AVAILABLE DATA Block Start

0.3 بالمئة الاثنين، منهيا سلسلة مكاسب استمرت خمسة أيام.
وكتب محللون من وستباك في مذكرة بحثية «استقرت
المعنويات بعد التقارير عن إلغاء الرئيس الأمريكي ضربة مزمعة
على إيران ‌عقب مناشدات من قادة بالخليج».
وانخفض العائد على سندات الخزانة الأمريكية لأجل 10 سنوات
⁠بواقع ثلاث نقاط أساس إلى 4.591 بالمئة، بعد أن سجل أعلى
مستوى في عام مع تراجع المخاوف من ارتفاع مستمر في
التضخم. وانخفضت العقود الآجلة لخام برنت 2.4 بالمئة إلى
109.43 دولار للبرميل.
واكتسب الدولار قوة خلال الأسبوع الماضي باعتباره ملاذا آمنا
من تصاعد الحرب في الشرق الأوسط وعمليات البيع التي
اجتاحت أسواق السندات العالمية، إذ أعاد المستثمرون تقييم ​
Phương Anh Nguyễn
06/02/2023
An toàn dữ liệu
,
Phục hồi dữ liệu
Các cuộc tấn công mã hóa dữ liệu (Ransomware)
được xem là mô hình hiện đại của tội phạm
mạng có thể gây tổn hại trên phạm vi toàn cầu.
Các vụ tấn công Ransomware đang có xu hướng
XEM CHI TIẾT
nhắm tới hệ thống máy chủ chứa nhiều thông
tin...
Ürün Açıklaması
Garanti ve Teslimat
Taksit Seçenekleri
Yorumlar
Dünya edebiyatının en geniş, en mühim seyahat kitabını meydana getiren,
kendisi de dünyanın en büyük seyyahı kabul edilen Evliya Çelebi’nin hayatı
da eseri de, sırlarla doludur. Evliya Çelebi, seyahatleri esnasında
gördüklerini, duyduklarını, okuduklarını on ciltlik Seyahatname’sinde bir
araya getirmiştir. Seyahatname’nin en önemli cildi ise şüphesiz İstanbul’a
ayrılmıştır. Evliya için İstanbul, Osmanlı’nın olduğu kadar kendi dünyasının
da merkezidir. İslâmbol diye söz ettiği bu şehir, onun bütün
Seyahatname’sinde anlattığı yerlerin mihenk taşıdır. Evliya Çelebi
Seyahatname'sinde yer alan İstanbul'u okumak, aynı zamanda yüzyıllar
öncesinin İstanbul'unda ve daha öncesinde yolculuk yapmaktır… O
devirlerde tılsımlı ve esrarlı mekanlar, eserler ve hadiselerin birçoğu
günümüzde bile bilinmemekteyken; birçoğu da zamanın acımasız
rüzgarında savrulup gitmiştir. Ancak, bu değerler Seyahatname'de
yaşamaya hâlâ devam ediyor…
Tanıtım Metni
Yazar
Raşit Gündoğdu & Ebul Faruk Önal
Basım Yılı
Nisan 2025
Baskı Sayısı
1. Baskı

AVAILABLE DATA Block End

#### REQUEST:
Convert each line in the rows above into a Markdown table with the columns "No." and "Line text". Number the lines in sequence and skip blank lines.

#### SOLUTION TO THIS TASK:
| No. | Line text |
|---|---|
| 1 | 0.3 بالمئة الاثنين، منهيا سلسلة مكاسب استمرت خمسة أيام. |
| 2 | وكتب محللون من وستباك في مذكرة بحثية «استقرت |
| 3 | المعنويات بعد التقارير عن إلغاء الرئيس الأمريكي ضربة مزمعة |
| 4 | على إيران ‌عقب مناشدات من قادة بالخليج». |
| 5 | وانخفض العائد على سندات الخزانة الأمريكية لأجل 10 سنوات |
| 6 | ⁠بواقع ثلاث نقاط أساس إلى 4.591 بالمئة، بعد أن سجل أعلى |
| 7 | مستوى في عام مع تراجع المخاوف من ارتفاع مستمر في |
| 8 | التضخم. وانخفضت العقود الآجلة لخام برنت 2.4 بالمئة إلى |
| 9 | 109.43 دولار للبرميل. |
| 10 | واكتسب الدولار قوة خلال الأسبوع الماضي باعتباره ملاذا آمنا |
| 11 | من تصاعد الحرب في الشرق الأوسط وعمليات البيع التي |
| 12 | اجتاحت أسواق السندات العالمية، إذ أعاد المستثمرون تقييم ​ |
| 13 | Phương Anh Nguyễn |
| 14 | 06/02/2023 |
| 15 | An toàn dữ liệu |
| 16 | , |
| 17 | Phục hồi dữ liệu |
| 18 | Các cuộc tấn công mã hóa dữ liệu (Ransomware) |
| 19 | được xem là mô hình hiện đại của tội phạm |
| 20 | mạng có thể gây tổn hại trên phạm vi toàn cầu. |
| 21 | Các vụ tấn công Ransomware đang có xu hướng |
| 22 | XEM CHI TIẾT |
| 23 | nhắm tới hệ thống máy chủ chứa nhiều thông |
| 24 | tin... |
| 25 | Ürün Açıklaması |
| 26 | Garanti ve Teslimat |
| 27 | Taksit Seçenekleri |
| 28 | Yorumlar |
| 29 | Dünya edebiyatının en geniş, en mühim seyahat kitabını meydana getiren, |
| 30 | kendisi de dünyanın en büyük seyyahı kabul edilen Evliya Çelebi’nin hayatı |
| 31 | da eseri de, sırlarla doludur. Evliya Çelebi, seyahatleri esnasında |
| 32 | gördüklerini, duyduklarını, okuduklarını on ciltlik Seyahatname’sinde bir |
| 33 | araya getirmiştir. Seyahatname’nin en önemli cildi ise şüphesiz İstanbul’a |
| 34 | ayrılmıştır. Evliya için İstanbul, Osmanlı’nın olduğu kadar kendi dünyasının |
| 35 | da merkezidir. İslâmbol diye söz ettiği bu şehir, onun bütün |
| 36 | Seyahatname’sinde anlattığı yerlerin mihenk taşıdır. Evliya Çelebi |
| 37 | Seyahatname'sinde yer alan İstanbul'u okumak, aynı zamanda yüzyıllar |
| 38 | öncesinin İstanbul'unda ve daha öncesinde yolculuk yapmaktır… O |
| 39 | devirlerde tılsımlı ve esrarlı mekanlar, eserler ve hadiselerin birçoğu |
| 40 | günümüzde bile bilinmemekteyken; birçoğu da zamanın acımasız |
| 41 | rüzgarında savrulup gitmiştir. Ancak, bu değerler Seyahatname'de |
| 42 | yaşamaya hâlâ devam ediyor… |
| 43 | Tanıtım Metni |
| 44 | Yazar |
| 45 | Raşit Gündoğdu & Ebul Faruk Önal |
| 46 | Basım Yılı |
| 47 | Nisan 2025 |
| 48 | Baskı Sayısı |
| 49 | 1. Baskı |